Escape from evil within the created order rather than confrontation with and victory over it is the excarnational agenda. In the words of Stephen Perks, Christianity is reduced to a “personal devotional hobby.”

 

But advent stares us unflinchingly in the face with the truth that the present world, immaterial and material, is cursed by sin and will be redeemed by our Lord.
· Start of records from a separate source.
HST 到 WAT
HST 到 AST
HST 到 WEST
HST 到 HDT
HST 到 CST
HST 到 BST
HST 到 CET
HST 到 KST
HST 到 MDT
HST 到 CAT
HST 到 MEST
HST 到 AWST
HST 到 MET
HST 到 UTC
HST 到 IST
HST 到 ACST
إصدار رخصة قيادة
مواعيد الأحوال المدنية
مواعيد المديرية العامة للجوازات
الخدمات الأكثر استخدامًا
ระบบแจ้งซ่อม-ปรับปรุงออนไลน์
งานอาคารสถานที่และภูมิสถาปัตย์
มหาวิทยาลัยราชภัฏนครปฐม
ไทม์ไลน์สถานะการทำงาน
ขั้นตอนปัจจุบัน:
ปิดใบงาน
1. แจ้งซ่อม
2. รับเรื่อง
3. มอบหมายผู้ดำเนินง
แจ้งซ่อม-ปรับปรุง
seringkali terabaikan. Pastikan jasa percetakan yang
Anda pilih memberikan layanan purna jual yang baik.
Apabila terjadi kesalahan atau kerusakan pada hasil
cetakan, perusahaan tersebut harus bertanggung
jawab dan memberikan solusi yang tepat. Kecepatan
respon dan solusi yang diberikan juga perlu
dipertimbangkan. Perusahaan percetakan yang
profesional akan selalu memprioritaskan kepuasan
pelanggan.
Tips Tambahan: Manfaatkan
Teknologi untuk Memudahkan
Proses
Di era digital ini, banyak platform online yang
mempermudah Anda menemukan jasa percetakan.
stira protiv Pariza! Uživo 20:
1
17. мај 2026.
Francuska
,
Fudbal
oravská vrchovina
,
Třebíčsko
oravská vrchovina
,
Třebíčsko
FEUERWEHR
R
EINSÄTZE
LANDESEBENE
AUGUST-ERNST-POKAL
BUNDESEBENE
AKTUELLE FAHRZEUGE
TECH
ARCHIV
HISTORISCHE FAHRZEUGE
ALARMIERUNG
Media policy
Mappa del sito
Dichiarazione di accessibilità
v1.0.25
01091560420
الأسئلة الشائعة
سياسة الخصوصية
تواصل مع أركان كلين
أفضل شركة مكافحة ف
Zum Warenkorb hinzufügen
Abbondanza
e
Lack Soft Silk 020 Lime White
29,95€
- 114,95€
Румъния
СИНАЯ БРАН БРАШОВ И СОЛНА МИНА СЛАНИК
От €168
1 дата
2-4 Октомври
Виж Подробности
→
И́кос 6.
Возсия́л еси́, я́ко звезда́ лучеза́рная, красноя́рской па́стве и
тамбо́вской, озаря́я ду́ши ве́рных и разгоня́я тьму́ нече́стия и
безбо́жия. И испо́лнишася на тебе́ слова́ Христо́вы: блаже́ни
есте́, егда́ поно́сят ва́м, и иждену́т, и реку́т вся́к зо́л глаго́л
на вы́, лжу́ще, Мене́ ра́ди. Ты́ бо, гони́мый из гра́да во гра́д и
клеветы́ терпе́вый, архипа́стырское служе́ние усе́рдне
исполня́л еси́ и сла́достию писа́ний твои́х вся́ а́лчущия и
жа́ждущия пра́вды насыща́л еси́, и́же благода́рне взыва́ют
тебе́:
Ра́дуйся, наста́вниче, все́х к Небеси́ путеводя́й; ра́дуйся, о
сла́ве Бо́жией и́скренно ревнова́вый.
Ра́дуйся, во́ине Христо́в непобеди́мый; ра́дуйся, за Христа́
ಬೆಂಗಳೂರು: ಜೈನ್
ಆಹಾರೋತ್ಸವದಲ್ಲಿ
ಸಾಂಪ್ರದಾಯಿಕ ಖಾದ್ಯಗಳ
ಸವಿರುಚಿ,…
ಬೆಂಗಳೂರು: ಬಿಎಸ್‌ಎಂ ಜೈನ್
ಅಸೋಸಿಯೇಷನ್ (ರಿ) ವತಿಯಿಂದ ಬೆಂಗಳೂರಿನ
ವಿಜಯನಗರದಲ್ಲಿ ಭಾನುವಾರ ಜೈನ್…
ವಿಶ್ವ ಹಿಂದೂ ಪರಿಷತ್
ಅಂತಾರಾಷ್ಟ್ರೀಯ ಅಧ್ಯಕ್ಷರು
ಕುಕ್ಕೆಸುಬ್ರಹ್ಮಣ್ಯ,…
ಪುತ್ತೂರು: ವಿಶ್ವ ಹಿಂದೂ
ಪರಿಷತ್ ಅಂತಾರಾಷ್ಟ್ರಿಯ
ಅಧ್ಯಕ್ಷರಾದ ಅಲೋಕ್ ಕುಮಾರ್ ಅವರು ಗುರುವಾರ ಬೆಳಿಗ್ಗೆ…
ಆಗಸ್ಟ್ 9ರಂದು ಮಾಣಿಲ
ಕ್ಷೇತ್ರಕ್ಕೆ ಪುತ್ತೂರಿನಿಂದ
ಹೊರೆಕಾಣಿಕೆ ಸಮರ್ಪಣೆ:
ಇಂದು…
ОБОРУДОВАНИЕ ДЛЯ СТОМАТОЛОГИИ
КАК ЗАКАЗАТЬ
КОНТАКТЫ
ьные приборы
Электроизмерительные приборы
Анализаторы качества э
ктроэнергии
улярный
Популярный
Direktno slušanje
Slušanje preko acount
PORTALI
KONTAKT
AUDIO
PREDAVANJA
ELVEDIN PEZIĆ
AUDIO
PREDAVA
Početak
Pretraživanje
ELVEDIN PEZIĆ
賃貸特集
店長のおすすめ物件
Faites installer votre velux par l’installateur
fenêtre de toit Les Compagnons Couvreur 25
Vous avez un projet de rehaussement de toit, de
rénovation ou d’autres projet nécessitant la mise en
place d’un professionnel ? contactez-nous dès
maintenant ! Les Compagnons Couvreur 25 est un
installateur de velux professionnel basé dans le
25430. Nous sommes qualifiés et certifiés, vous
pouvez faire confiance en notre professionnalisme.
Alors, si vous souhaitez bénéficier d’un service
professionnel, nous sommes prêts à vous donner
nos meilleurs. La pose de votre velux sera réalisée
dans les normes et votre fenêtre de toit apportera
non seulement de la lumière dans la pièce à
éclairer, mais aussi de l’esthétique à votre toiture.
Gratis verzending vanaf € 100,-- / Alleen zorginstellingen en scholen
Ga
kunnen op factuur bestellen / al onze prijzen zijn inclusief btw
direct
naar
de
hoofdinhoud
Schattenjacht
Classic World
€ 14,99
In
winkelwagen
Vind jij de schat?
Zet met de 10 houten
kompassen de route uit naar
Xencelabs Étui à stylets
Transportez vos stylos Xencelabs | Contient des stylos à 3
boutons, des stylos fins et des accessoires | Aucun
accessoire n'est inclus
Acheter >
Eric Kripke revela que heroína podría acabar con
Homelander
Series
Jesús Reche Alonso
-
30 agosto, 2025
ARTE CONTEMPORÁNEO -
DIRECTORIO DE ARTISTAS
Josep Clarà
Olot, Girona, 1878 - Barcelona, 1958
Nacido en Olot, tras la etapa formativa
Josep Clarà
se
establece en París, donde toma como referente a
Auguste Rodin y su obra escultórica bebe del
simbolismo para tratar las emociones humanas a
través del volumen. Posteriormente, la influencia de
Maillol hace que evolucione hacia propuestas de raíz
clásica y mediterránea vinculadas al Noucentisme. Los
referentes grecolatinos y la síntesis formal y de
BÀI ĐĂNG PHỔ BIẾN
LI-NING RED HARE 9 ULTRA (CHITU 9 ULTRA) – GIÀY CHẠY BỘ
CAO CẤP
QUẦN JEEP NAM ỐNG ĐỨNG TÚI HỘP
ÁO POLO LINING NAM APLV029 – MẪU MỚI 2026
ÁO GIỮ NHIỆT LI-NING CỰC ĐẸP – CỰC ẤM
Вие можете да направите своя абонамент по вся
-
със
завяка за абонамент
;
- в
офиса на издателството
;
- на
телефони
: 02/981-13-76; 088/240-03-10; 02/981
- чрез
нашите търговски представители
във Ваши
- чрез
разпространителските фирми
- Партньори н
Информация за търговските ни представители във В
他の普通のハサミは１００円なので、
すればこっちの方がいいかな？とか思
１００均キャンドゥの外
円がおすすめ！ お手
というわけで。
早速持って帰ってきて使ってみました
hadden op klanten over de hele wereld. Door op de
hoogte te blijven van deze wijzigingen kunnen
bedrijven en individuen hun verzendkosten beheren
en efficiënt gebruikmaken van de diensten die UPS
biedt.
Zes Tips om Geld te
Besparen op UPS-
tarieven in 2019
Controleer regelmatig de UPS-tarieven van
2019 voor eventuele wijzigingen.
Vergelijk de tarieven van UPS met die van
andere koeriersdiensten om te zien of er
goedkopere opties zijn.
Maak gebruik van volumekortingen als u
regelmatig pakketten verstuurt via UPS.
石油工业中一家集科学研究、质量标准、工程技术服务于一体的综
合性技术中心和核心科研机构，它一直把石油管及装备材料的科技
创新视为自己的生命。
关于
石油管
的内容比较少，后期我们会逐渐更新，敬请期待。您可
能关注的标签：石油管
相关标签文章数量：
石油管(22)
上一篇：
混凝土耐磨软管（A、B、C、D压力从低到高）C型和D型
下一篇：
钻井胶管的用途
The most evil being in the universe is pure spirit, but Jesus was born, and lived and died, and rose from the dead, and lives forever in a body. He is profoundly interested in the world, including the material world. He came healing the sick and exorcising demons from tortured bodies. To trust in the Messiah for salvation is to surrender oneself mind, soul, and body to him (Romans 12:1-2).

 

Jesus is as interested in purging sin from gangsta rap, abortion clinics, fraudulent bond-rating agencies, and Bauhaus architecture as he is from Christian hearts, families, and churches. The power of the gospel not only takes souls to heaven, but transforms everything it touches.

 

Conclusion

 

This advent season, relish the incarnational life and dismiss the excarnational vision. The body and the material world are not designed for our escape but for joy and victory. Jesus is Lord of all, and a God unashamed to be born into a barn amid farm animals is unashamed to care for and redeem every area of creation presently under the dominion of sin.

 

Christmas is a celebration of bodily incarnation that made possible atoning bodily death and victorious bodily resurrection. Our future hope is not excarnation in a false medieval vision of angel babes and halos in heaven, but of the new heaven descended to a new earth purged from sin (Revelation 21:1-4), where God will dwell with us his people on a material, but sinless, earth.